WHAT YOU WILL DO ->
Quote the entries below from the line with "focal_35mm: 1272" through the line with "focal_mm: 2.16", both ends included, and only those lines.

[Data records]

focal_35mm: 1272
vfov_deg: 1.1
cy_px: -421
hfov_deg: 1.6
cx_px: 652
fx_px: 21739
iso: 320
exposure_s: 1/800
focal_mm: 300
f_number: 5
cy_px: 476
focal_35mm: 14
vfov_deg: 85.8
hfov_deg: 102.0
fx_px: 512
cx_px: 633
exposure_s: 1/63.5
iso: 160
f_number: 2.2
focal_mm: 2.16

==

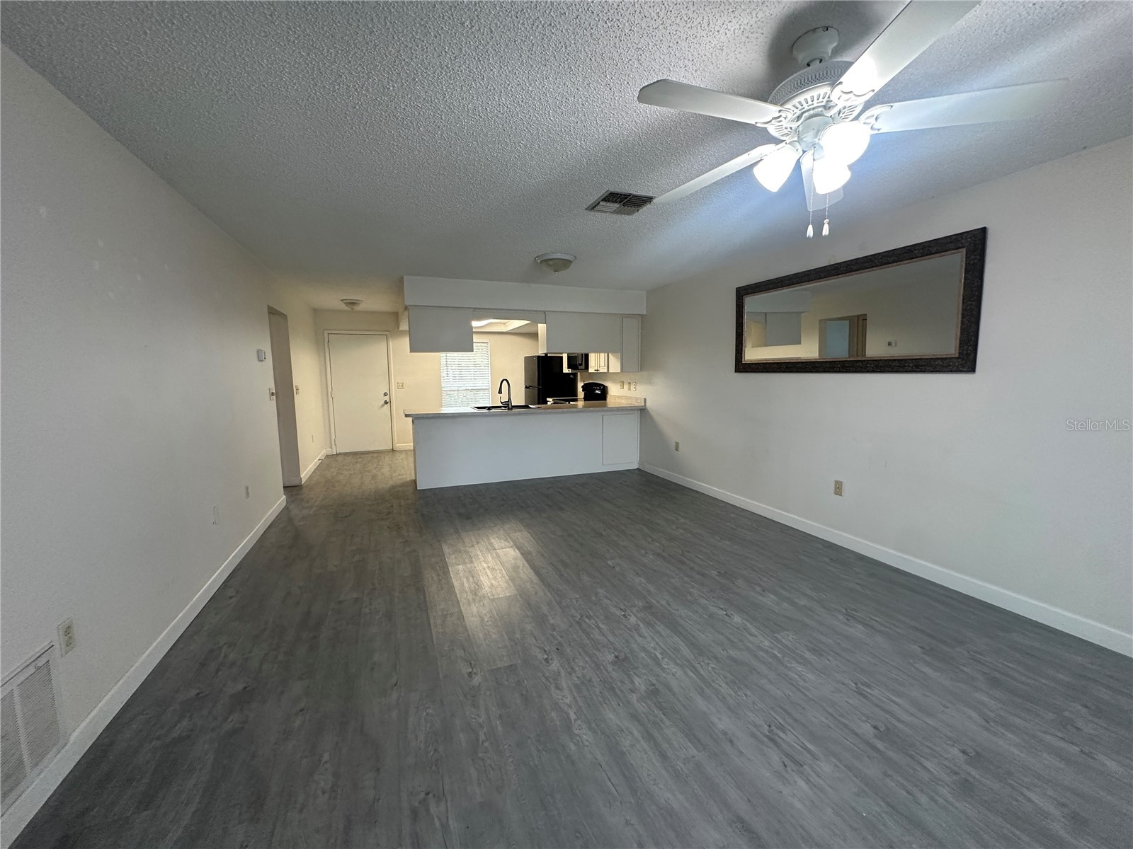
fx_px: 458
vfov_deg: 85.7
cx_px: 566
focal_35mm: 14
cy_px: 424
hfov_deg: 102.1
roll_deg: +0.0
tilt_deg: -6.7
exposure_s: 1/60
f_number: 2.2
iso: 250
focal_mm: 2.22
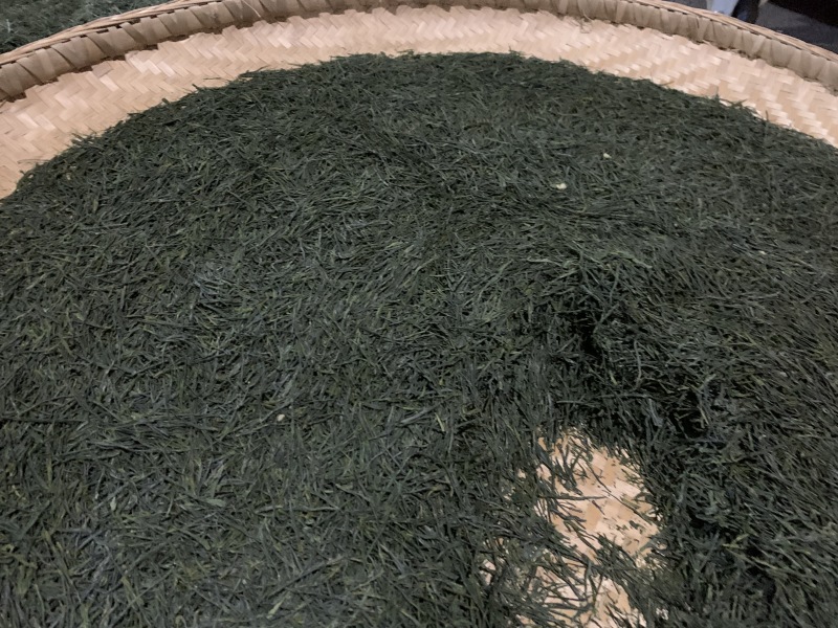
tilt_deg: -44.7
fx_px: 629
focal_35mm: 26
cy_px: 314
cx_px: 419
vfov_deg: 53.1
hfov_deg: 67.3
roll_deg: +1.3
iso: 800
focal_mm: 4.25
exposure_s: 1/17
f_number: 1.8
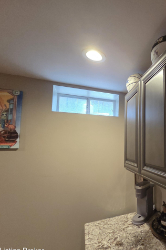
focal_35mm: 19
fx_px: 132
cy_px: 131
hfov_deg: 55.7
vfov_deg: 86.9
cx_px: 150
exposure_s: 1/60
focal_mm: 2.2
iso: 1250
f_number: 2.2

---

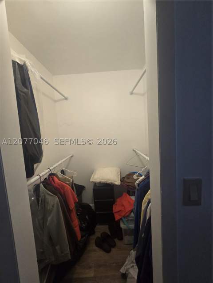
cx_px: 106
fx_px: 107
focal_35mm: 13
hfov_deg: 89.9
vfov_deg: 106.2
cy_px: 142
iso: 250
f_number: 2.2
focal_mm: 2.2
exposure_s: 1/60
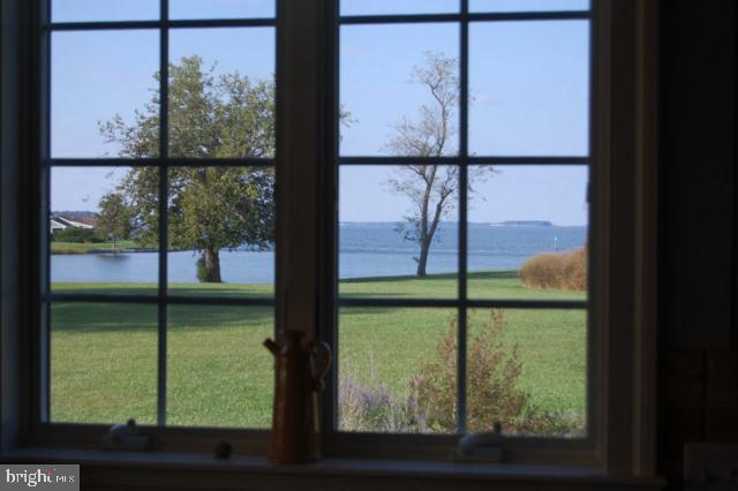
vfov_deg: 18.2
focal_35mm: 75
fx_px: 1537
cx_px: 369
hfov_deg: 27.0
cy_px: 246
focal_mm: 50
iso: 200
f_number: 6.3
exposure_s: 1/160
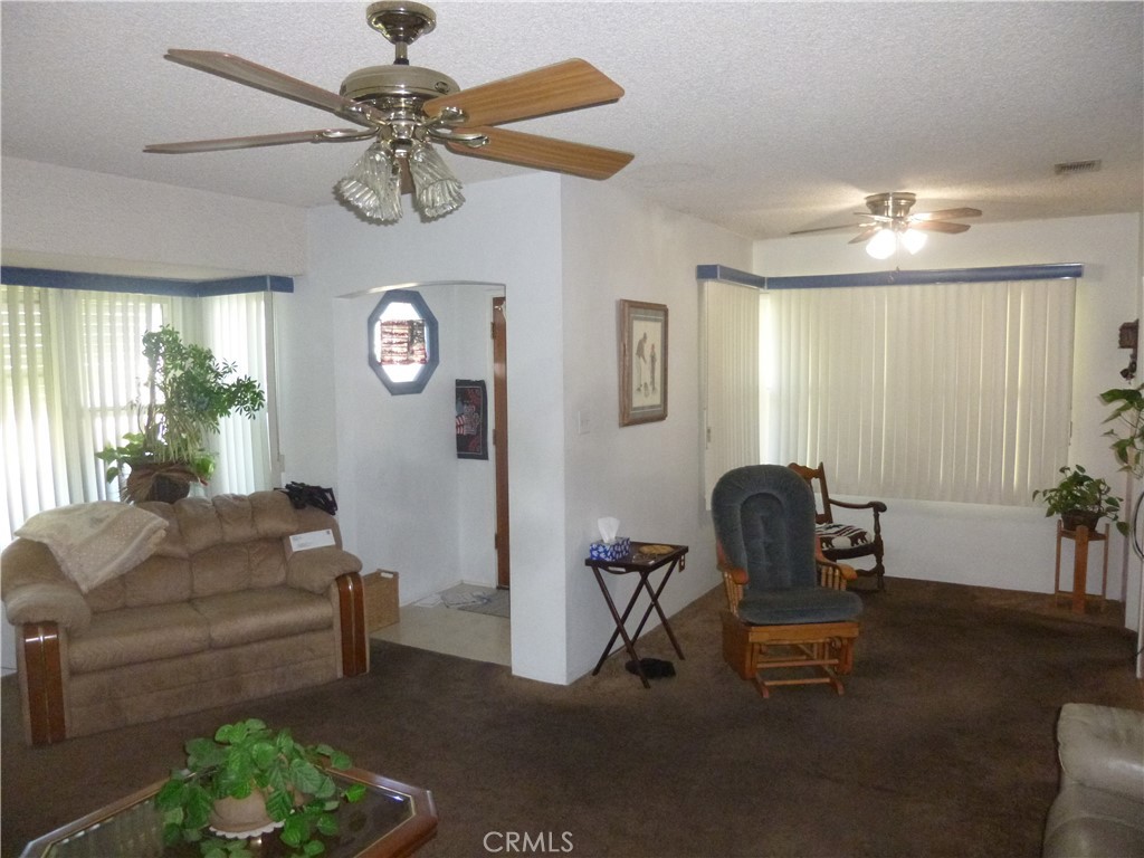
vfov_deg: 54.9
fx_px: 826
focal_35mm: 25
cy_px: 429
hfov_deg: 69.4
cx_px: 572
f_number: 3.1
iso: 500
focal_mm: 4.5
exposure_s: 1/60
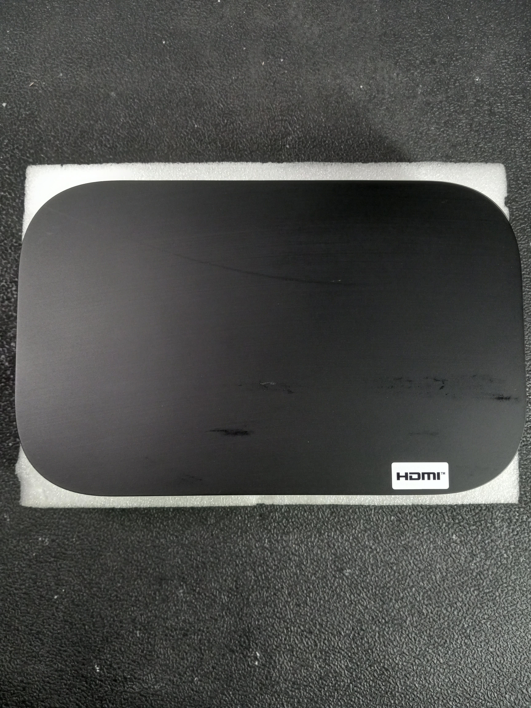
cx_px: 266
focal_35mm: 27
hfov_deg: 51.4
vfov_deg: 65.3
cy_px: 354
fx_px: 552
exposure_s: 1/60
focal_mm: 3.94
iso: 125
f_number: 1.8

TASK SOLUTION ->
focal_35mm: 1272
vfov_deg: 1.1
cy_px: -421
hfov_deg: 1.6
cx_px: 652
fx_px: 21739
iso: 320
exposure_s: 1/800
focal_mm: 300
f_number: 5
cy_px: 476
focal_35mm: 14
vfov_deg: 85.8
hfov_deg: 102.0
fx_px: 512
cx_px: 633
exposure_s: 1/63.5
iso: 160
f_number: 2.2
focal_mm: 2.16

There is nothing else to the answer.